We love to eat sweet potato fries. It is one of my favorite foods. I think the secret to good, crispy fries is to boil the entire sweet potato until it just starts to soften up, place in refrigerator or freezer until cooled and then slice them. Trust me it will be much, much easier than trying to cut a raw sweet potato (those things are tough). And by boiling the entire potato you pull some of the starches out leaving you with a potato that will get nice and crispy in the oven.

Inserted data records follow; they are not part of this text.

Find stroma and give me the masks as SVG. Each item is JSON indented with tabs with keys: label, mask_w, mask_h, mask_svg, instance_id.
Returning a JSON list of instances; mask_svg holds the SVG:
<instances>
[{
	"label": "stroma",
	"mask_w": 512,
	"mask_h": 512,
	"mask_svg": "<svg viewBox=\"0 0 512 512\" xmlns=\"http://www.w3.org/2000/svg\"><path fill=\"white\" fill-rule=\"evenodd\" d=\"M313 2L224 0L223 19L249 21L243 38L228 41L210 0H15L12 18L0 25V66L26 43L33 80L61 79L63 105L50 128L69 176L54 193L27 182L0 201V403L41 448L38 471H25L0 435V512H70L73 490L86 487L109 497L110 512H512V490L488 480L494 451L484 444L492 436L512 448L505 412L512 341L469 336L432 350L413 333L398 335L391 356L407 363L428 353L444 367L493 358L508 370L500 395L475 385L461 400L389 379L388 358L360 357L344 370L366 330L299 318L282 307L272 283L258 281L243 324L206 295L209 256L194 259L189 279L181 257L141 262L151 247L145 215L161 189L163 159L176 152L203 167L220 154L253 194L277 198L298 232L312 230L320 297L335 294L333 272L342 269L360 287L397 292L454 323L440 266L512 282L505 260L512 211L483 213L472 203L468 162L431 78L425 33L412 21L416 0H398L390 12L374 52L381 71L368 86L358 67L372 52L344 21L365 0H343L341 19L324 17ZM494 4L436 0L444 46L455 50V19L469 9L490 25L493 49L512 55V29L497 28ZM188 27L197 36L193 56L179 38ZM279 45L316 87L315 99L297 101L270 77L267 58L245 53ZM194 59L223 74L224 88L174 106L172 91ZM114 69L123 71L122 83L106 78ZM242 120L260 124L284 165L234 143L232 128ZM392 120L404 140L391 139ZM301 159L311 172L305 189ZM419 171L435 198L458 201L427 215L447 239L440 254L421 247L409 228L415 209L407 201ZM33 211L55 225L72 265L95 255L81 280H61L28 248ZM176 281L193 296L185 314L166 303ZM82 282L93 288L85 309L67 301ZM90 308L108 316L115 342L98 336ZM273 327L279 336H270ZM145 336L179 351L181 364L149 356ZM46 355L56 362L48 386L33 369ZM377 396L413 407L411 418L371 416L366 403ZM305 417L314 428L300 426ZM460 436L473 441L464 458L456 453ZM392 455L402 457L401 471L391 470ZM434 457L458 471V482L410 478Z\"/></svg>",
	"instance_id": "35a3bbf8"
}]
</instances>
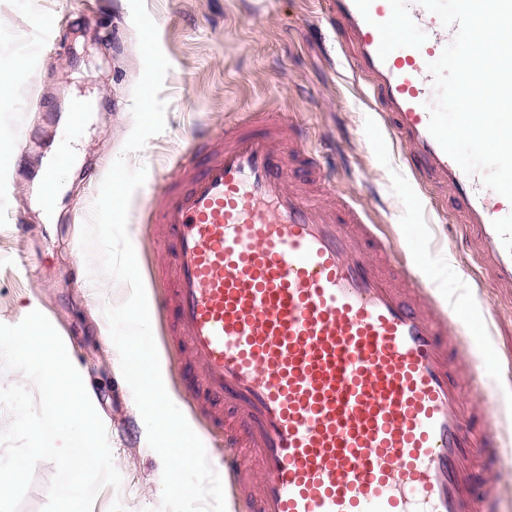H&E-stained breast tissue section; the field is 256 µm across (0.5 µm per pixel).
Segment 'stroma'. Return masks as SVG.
<instances>
[{"label": "stroma", "mask_w": 512, "mask_h": 512, "mask_svg": "<svg viewBox=\"0 0 512 512\" xmlns=\"http://www.w3.org/2000/svg\"><path fill=\"white\" fill-rule=\"evenodd\" d=\"M145 2L171 63L162 91L166 128L126 155L142 73L129 0H0V68L16 73L0 97V134L11 137L18 156L0 166V323L41 311L83 377L123 478L120 489L98 493L93 512H157L163 463L143 436L103 313L129 289L89 277L81 227L119 155L130 167L146 165L128 234L147 296L164 297L166 242L153 221L163 184L197 129L223 133L247 110L304 131L337 196L362 207L375 232L396 245L393 265L421 255L437 299L471 303L475 327L464 351L473 373L490 376L496 426L512 428V287L485 269L452 189L430 187L409 167L376 94L349 64L348 40L328 17L326 0ZM78 100L89 112L77 125L68 112ZM71 148L76 161L60 173L69 189L45 219L33 197L43 160ZM152 330L167 392L218 464L224 436L210 429L186 381L166 311L154 314Z\"/></svg>", "instance_id": "stroma-1"}]
</instances>
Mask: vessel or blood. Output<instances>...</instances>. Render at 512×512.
<instances>
[{
  "label": "vessel or blood",
  "instance_id": "vessel-or-blood-1",
  "mask_svg": "<svg viewBox=\"0 0 512 512\" xmlns=\"http://www.w3.org/2000/svg\"><path fill=\"white\" fill-rule=\"evenodd\" d=\"M420 174L453 188L496 277L512 285V201L467 175L428 130V62L454 28L411 4L427 40L380 59L372 0H327ZM302 129L243 113L211 156L189 153L161 191L158 223L173 238L174 331L202 392L230 413L224 479L251 512H499L500 440L460 378L456 326L468 304L442 309L425 282L381 270L390 242L348 201L307 199L302 173L328 191ZM292 153H284V143ZM482 452L474 468L469 460Z\"/></svg>",
  "mask_w": 512,
  "mask_h": 512
}]
</instances>
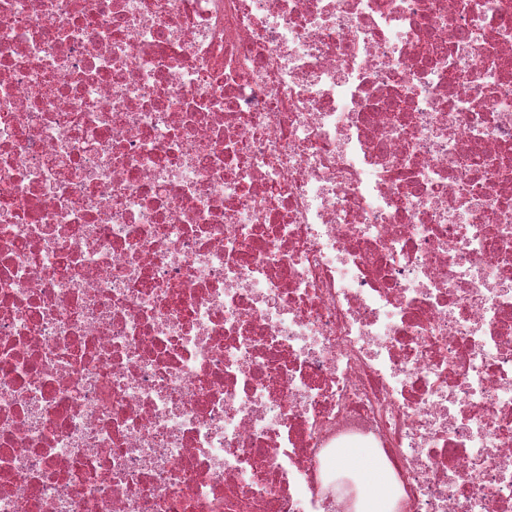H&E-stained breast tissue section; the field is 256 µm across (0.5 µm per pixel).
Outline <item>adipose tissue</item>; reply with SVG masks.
<instances>
[{"instance_id": "obj_1", "label": "adipose tissue", "mask_w": 512, "mask_h": 512, "mask_svg": "<svg viewBox=\"0 0 512 512\" xmlns=\"http://www.w3.org/2000/svg\"><path fill=\"white\" fill-rule=\"evenodd\" d=\"M348 460L356 464L362 478L355 512H395L394 488L380 458L367 448H342L336 452V470L344 471Z\"/></svg>"}]
</instances>
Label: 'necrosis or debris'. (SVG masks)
Returning a JSON list of instances; mask_svg holds the SVG:
<instances>
[{"label":"necrosis or debris","instance_id":"4bbe7bcc","mask_svg":"<svg viewBox=\"0 0 512 512\" xmlns=\"http://www.w3.org/2000/svg\"><path fill=\"white\" fill-rule=\"evenodd\" d=\"M512 512V0H0V512ZM353 461L361 472L362 484L355 503V512H394L396 500L386 467L368 448H342L336 452L333 467L346 471L344 461Z\"/></svg>","mask_w":512,"mask_h":512}]
</instances>
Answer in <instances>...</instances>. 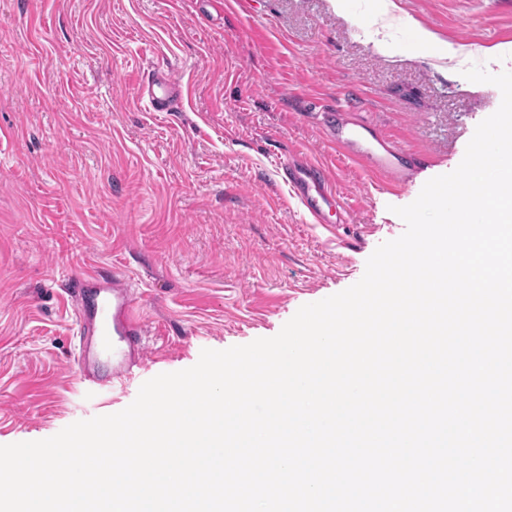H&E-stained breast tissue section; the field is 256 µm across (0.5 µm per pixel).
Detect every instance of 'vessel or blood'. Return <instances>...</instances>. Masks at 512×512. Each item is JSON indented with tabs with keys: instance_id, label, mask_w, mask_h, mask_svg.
I'll use <instances>...</instances> for the list:
<instances>
[{
	"instance_id": "vessel-or-blood-1",
	"label": "vessel or blood",
	"mask_w": 512,
	"mask_h": 512,
	"mask_svg": "<svg viewBox=\"0 0 512 512\" xmlns=\"http://www.w3.org/2000/svg\"><path fill=\"white\" fill-rule=\"evenodd\" d=\"M183 95L180 78L172 71L153 74L138 89L151 111H174ZM324 129L330 142L351 162L382 177L388 185L406 181L403 166L408 151L397 141L380 135L372 126L357 121L347 110L328 111ZM284 180L314 223H322L333 210L342 208L329 172L299 158L279 164ZM70 293L80 299L79 344L73 364L83 385L115 388L123 385L134 364L143 362L142 338L146 321L140 314L127 275L109 277L86 274L76 277Z\"/></svg>"
}]
</instances>
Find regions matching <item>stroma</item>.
I'll list each match as a JSON object with an SVG mask.
<instances>
[{"label": "stroma", "mask_w": 512, "mask_h": 512, "mask_svg": "<svg viewBox=\"0 0 512 512\" xmlns=\"http://www.w3.org/2000/svg\"><path fill=\"white\" fill-rule=\"evenodd\" d=\"M0 0V445L117 413L141 385L279 333L300 307L364 275L401 236L397 207L427 170H455L500 106L474 64L512 71V0ZM452 44L420 49L416 26ZM184 87L178 112L136 98L150 70ZM417 157L400 187L342 159L319 106ZM329 167L346 211L312 223L278 173ZM126 271L148 324L120 389H86L71 280Z\"/></svg>", "instance_id": "obj_1"}]
</instances>
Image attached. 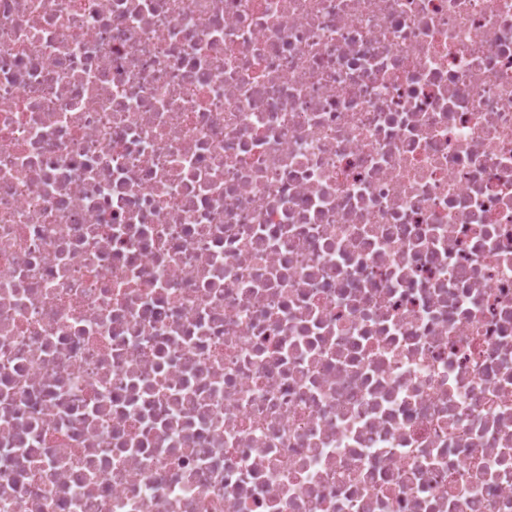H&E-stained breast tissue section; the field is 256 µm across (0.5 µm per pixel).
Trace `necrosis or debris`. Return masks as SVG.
Masks as SVG:
<instances>
[{"mask_svg":"<svg viewBox=\"0 0 512 512\" xmlns=\"http://www.w3.org/2000/svg\"><path fill=\"white\" fill-rule=\"evenodd\" d=\"M0 512H512V0H0Z\"/></svg>","mask_w":512,"mask_h":512,"instance_id":"1","label":"necrosis or debris"}]
</instances>
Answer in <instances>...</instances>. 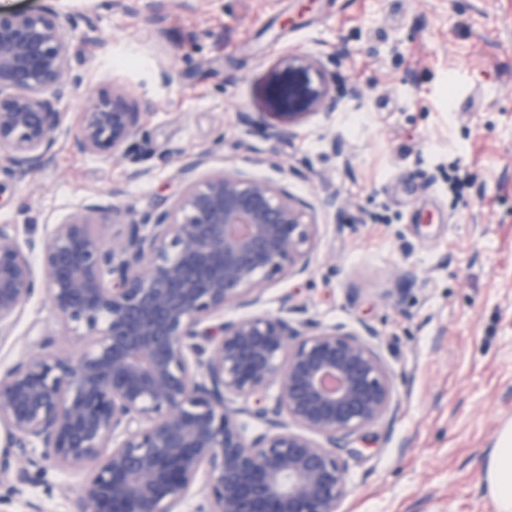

- 3 large sweet potatoes or yams
- 3 tablespoons coconut oil
- 1 tablespoon kosher salt
- 1 teaspoon chili powder
- 1 teaspoon garlic powder
- 1 teaspoon cumin
- 1 teaspoon dried oregano
- Boil whole potatoes until just beginning to soften.
- Cool the potatoes in the refrigerator or freezer (overnight preferred).
- Preheat oven to 425 degrees and place two rimmed baking sheets in the oven while it preheats and while you prepare the potatoes (about 10 minutes).
- Cut cooled potatoes into strips or wedges, keeping the skin on. Try to keep most of the pieces the same size so they bake evenly.
- Place the potato strips/wedges in a bowl and toss the potatoes with the oil.
- Add the seasonings and mix until the potatoes are evenly coated.
- Carefully remove the hot baking sheets from the oven and divide the potatoes evenly among the two sheets, taking care the potatoes are not touching so they have plenty of room for the air circulate to circulate and bake evenly.
- Bake the potatoes for about 12-15 minutes until they are tender and well-browned.